Below are lines of data, and only some are wanted. Please repeat exactly those from the line that has "Winerited will be" through the line that has "Showing the single result".

*Data under study*.
=== Section Start ===
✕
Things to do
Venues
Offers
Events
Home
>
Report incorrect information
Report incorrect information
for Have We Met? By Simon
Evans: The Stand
=== Section End ===
=== Section Start ===
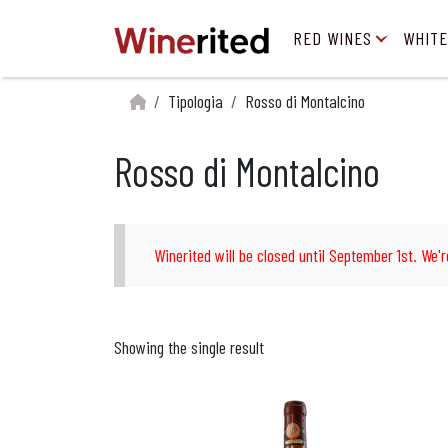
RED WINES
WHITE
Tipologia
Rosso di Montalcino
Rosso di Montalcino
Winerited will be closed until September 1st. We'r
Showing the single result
=== Section End ===
*Answer section*.
Winerited will be closed until September 1st. We'r
Showing the single result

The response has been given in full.